Gottes Gaben und Berufung können ihn nicht gereuen.
Römer 11,29
Römer 11,29
Wir Menschen sind doch äußerst wankelmütig. Eben noch bin ich Feuer und Flamme für einen guten Freund, dann tut er etwas, was ich nicht nachvollziehen und verstehen kann - und schon ist’ s aus mit meiner Freundschaft. Ganz so schnell muss es nicht immer gehen, aber manchmal reut einen schon, wie man sich für jemand anderen eingesetzt hat. Der andere würdigt meinen Einsatz nicht genug. Ich komme mir ziemlich blöd vor. Was habe ich nicht alles gemacht für ihn - und jetzt das. Er hat es nicht verdient. Und ich werde künftig darauf achten, dass ich meine Kräfte nicht mehr an einen Menschen wie ich verschwende.
Ich bin ja auch nur ein Mensch. Eben – das ist das Problem. Als Mensch handle ich menschlich. Eine Hand wäscht die andere. Und selbstlos sein, das kann ich mir auf Dauer nicht leisten. Ich bereue schnell, dass ich so gefällig war, manchmal sogar dann, wenn ich eigentlich schon lang keine Kraft mehr dafür hatte. Und wer hilft mir jetzt, wer sorgt dafür, dass ich am Ende nicht der Dumme bin?
Gut, dass Gott sich mir gegenüber nicht so wankelmütig verhält. Sonst hätte ich schnell verloren.

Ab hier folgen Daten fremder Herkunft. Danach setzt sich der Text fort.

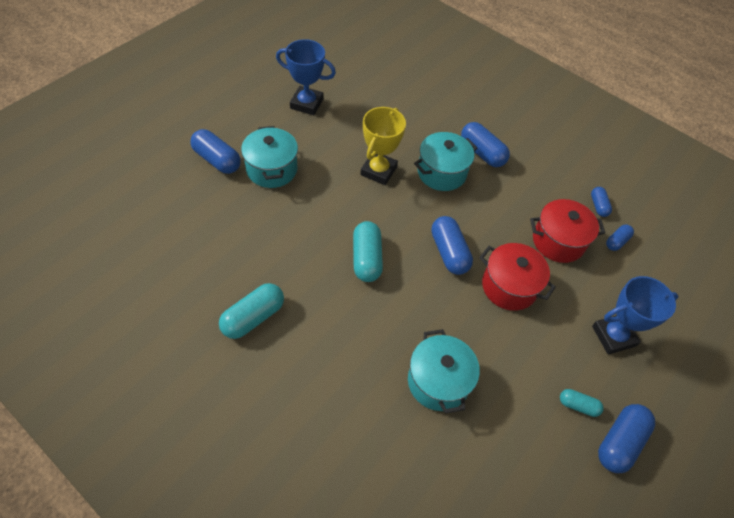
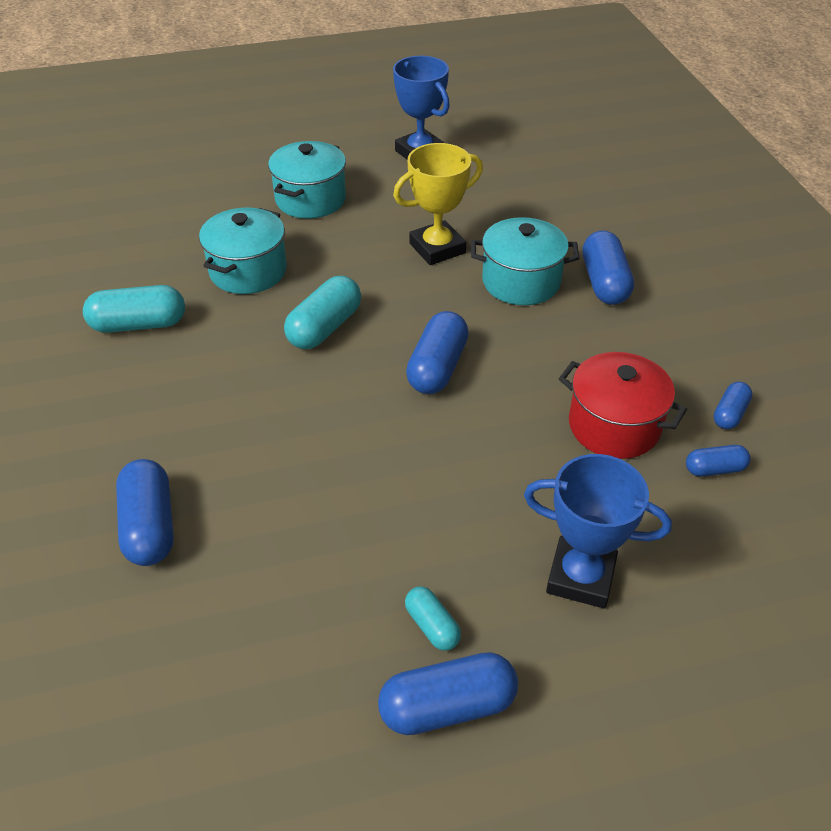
camera: 40 degrees right, 10 degrees down
blue capsule [190,129,241,174] -> blue capsule moved to [116,459,174,566]
turquoise pot [408,329,480,413] -> turquoise pot moved to [199,208,287,294]
red pot [479,243,556,311] -> none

Denn ich enttäusche ihn oft, mit meinem Reden, Denken und Tun. Eigentlich hätte er längst Grund, sich von mir abzuwenden. Aber er bereut nicht, dass ich bin. Ich bin von ihm geliebt. Und was er mir gegeben hat an Gaben, Berufung, Können und Zeit, das will er nicht zurück. Paulus schreibt den Römern ins Stammbuch: "Gottes Gaben und Berufung können ihn nicht gereuen."
Zwei Dinge erkenne ich aus diesem schlichten Satz. Zum einen steht Gott auf meiner Seite. Zweitens heißt das, er hat mich begabt, damit ich meine Gaben einsetze auch für andere. Er freut sich, wenn ich das tue, unabhängig von dem, was vielleicht vom anderen dafür zurückkommt.